At first glance, I thought the initial post was bias. After reading the others and reflecting on my own experience, I'm understanding the positions here.
I grew up in a largely rural and agricultural community, working on cattle and sheep ranches, a large hog farm, and spent two summers farming on a tractor. Now, we can blame a work force for not being willing to work at cheaper wages, but that wouldn't be the whole story. Those in agri-industries all over this country are under constant assault from an economy where it is increasingly more difficult to earn a living doing what has often been a multi-generational endeavor.
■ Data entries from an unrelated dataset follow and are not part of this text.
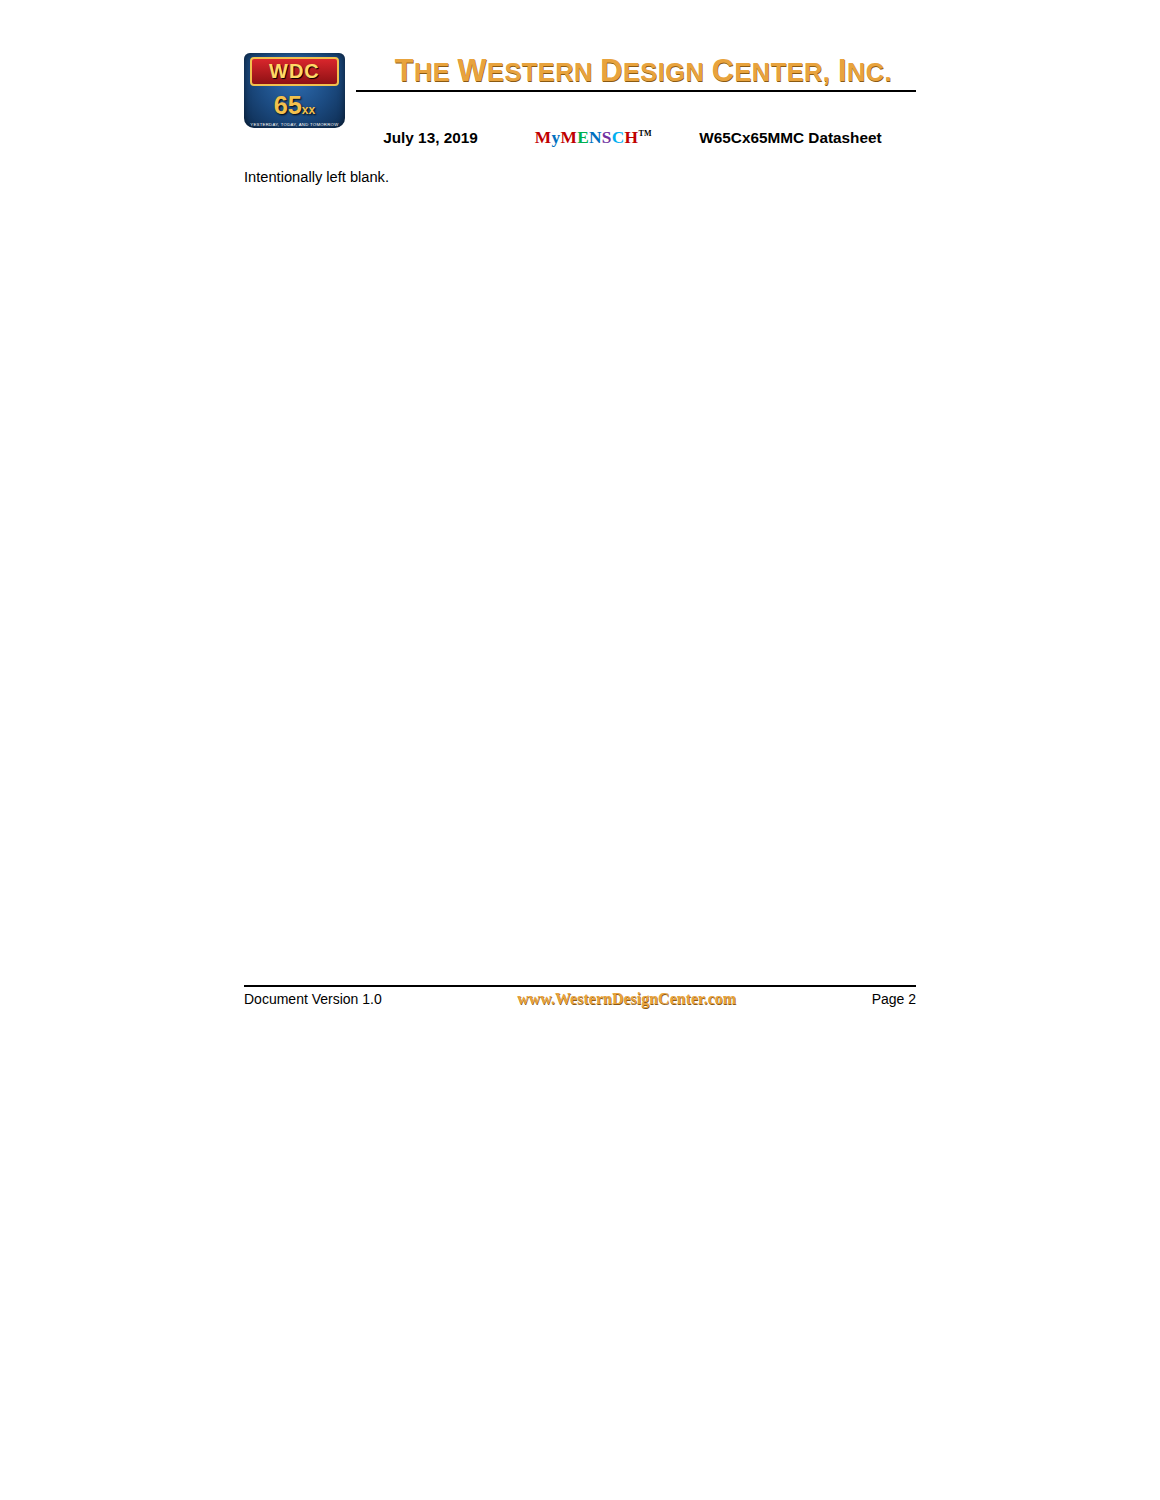WDC
65xx
Yesterday, Today, and Tomorrow
THE WESTERN DESIGN CENTER, INC.
July 13, 2019 MyMENSCHTM W65Cx65MMC Datasheet
Intentionally left blank.
Document Version 1.0
www.WesternDesignCenter.com
Page 2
This is reflected in various lobbying and famously in Farm Aid (john melloncamp, willie nelson, etc.) So, the farmer and rancher have to widen their profit margins where ever they can. They have been doing so in Texas ever since the area separated itself from Mexico with the Rio Grande. And at least this long throughout the southwest. To save the farm? Yeah, but damn, this is free enterprise and cheap labor equals better profit and this is the American way. Losing the farm is not always the motivator. Not only the people, but also the trend of cheap labor migrated north and to other industry, right along all the paths of free enterprise.
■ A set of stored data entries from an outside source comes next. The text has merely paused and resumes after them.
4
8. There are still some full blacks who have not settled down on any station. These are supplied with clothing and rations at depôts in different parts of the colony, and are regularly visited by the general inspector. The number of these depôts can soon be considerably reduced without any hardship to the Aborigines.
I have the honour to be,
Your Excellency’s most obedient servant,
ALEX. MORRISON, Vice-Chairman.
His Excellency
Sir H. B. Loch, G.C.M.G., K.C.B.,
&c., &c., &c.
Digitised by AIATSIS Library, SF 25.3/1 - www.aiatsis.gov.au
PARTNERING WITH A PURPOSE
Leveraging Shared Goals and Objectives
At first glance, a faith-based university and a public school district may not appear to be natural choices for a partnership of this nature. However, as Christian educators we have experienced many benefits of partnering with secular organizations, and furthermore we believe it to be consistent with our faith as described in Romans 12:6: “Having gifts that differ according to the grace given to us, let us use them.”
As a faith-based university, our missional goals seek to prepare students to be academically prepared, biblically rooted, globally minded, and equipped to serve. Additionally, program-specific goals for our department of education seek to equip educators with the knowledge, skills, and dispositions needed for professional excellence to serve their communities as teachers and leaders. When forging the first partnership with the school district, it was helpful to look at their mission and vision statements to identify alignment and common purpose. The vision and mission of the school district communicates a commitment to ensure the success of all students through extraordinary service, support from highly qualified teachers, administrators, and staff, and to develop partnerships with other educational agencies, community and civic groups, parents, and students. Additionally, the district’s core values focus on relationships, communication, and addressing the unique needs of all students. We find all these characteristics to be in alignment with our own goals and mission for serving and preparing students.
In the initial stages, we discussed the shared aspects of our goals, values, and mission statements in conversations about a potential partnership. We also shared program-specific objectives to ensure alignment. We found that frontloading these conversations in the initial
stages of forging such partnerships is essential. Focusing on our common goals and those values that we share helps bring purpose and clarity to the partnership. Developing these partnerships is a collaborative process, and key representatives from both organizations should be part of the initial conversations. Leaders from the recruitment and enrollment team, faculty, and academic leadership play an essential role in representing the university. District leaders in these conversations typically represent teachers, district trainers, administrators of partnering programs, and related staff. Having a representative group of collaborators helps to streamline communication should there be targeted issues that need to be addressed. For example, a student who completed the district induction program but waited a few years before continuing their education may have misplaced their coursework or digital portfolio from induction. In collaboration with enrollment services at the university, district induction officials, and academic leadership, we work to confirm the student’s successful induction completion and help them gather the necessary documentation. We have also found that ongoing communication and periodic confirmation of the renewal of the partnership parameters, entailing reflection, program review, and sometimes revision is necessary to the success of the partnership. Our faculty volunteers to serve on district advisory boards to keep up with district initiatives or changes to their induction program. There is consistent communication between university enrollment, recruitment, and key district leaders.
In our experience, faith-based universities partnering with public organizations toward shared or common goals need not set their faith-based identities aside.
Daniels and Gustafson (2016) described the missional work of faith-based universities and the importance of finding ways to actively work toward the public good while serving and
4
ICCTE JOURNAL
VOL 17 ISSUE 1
I also grew up working with these illegals. Some had different names for them: wetbacks, often used derrogatorily, but sometimes as a valid term of designation that implied the wage for which the person in question was willing to work; "wetback" was financial term. They called themselves mujou (pronounced moo-how'). I don't know what this word really translates to - there are several other Spanish words for deer. But I know what they meant - they had to stay hidden, in brush and shadows and quietly dissappear at first sign of la shota, their term for the Border Patrol. Crossing the border and traveling crosscountry, they lived much like the deer with which they shared the countryside. These people sometimes spent their entire working careers working for a family, becoming permanent figures in the day-to-day lives of those with whom they lived. The arguments then were similar to those now: illegals were often not financially responsible for themselves. But sometimes they were, more often then than now, I'll bet. They stole jobs from locals. They drained an area of its finances. More recently, they take up our prison and welfare space.
I don't know what the answers are. I know that having grown up here has put me in the habit of seeing these problems as ones that are familiar, a part of life, and borne of and perpetuated by a need for a convenient solution to an insatiable economy.